§ **ABOUT THIS EXERCISE**: Transcribe the entries exactly as each line appears.

▬▬▬▬▬▬▬▬▬▬

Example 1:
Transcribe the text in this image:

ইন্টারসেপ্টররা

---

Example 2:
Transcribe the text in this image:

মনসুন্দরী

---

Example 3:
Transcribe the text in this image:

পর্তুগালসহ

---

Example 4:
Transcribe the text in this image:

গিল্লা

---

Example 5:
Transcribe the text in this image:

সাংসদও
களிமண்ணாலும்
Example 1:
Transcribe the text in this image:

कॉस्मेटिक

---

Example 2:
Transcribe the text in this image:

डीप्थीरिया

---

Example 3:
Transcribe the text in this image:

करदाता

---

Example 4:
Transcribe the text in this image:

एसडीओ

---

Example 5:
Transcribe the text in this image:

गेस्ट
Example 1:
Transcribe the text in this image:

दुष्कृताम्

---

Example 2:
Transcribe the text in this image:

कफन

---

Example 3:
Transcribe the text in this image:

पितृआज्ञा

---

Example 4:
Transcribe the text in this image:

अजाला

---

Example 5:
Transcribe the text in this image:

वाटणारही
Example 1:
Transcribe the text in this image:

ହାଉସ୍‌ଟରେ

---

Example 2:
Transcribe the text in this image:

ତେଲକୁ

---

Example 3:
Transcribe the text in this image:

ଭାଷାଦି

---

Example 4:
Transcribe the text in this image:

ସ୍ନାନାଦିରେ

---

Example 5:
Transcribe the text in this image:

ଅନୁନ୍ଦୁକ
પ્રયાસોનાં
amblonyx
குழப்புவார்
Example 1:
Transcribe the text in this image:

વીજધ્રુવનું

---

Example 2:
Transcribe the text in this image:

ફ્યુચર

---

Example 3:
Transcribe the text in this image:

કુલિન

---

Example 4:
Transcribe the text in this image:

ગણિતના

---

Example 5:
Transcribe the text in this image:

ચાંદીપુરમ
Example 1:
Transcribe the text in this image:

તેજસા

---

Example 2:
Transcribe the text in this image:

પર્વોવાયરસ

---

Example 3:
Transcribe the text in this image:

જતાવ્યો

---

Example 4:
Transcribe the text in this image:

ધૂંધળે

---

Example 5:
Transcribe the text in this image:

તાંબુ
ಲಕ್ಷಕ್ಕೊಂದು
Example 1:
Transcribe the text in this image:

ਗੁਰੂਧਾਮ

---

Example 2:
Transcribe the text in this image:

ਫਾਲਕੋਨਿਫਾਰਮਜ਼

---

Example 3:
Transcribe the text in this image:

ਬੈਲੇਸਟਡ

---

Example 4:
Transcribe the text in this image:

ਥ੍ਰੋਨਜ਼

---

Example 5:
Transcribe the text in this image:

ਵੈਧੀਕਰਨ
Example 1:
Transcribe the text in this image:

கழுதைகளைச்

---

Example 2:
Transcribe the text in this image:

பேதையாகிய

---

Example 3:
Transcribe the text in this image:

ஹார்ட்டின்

▬▬▬▬▬▬▬▬▬▬

§ **ANSWER SECTION**:
Example 1:
Transcribe the text in this image:

ইন্টারসেপ্টররা

---

Example 2:
Transcribe the text in this image:

মনসুন্দরী

---

Example 3:
Transcribe the text in this image:

পর্তুগালসহ

---

Example 4:
Transcribe the text in this image:

গিল্লা

---

Example 5:
Transcribe the text in this image:

সাংসদও
களிமண்ணாலும்
Example 1:
Transcribe the text in this image:

कॉस्मेटिक

---

Example 2:
Transcribe the text in this image:

डीप्थीरिया

---

Example 3:
Transcribe the text in this image:

करदाता

---

Example 4:
Transcribe the text in this image:

एसडीओ

---

Example 5:
Transcribe the text in this image:

गेस्ट
Example 1:
Transcribe the text in this image:

दुष्कृताम्

---

Example 2:
Transcribe the text in this image:

कफन

---

Example 3:
Transcribe the text in this image:

पितृआज्ञा

---

Example 4:
Transcribe the text in this image:

अजाला

---

Example 5:
Transcribe the text in this image:

वाटणारही
Example 1:
Transcribe the text in this image:

ହାଉସ୍‌ଟରେ

---

Example 2:
Transcribe the text in this image:

ତେଲକୁ

---

Example 3:
Transcribe the text in this image:

ଭାଷାଦି

---

Example 4:
Transcribe the text in this image:

ସ୍ନାନାଦିରେ

---

Example 5:
Transcribe the text in this image:

ଅନୁନ୍ଦୁକ
પ્રયાસોનાં
amblonyx
குழப்புவார்
Example 1:
Transcribe the text in this image:

વીજધ્રુવનું

---

Example 2:
Transcribe the text in this image:

ફ્યુચર

---

Example 3:
Transcribe the text in this image:

કુલિન

---

Example 4:
Transcribe the text in this image:

ગણિતના

---

Example 5:
Transcribe the text in this image:

ચાંદીપુરમ
Example 1:
Transcribe the text in this image:

તેજસા

---

Example 2:
Transcribe the text in this image:

પર્વોવાયરસ

---

Example 3:
Transcribe the text in this image:

જતાવ્યો

---

Example 4:
Transcribe the text in this image:

ધૂંધળે

---

Example 5:
Transcribe the text in this image:

તાંબુ
ಲಕ್ಷಕ್ಕೊಂದು
Example 1:
Transcribe the text in this image:

ਗੁਰੂਧਾਮ

---

Example 2:
Transcribe the text in this image:

ਫਾਲਕੋਨਿਫਾਰਮਜ਼

---

Example 3:
Transcribe the text in this image:

ਬੈਲੇਸਟਡ

---

Example 4:
Transcribe the text in this image:

ਥ੍ਰੋਨਜ਼

---

Example 5:
Transcribe the text in this image:

ਵੈਧੀਕਰਨ
Example 1:
Transcribe the text in this image:

கழுதைகளைச்

---

Example 2:
Transcribe the text in this image:

பேதையாகிய

---

Example 3:
Transcribe the text in this image:

ஹார்ட்டின்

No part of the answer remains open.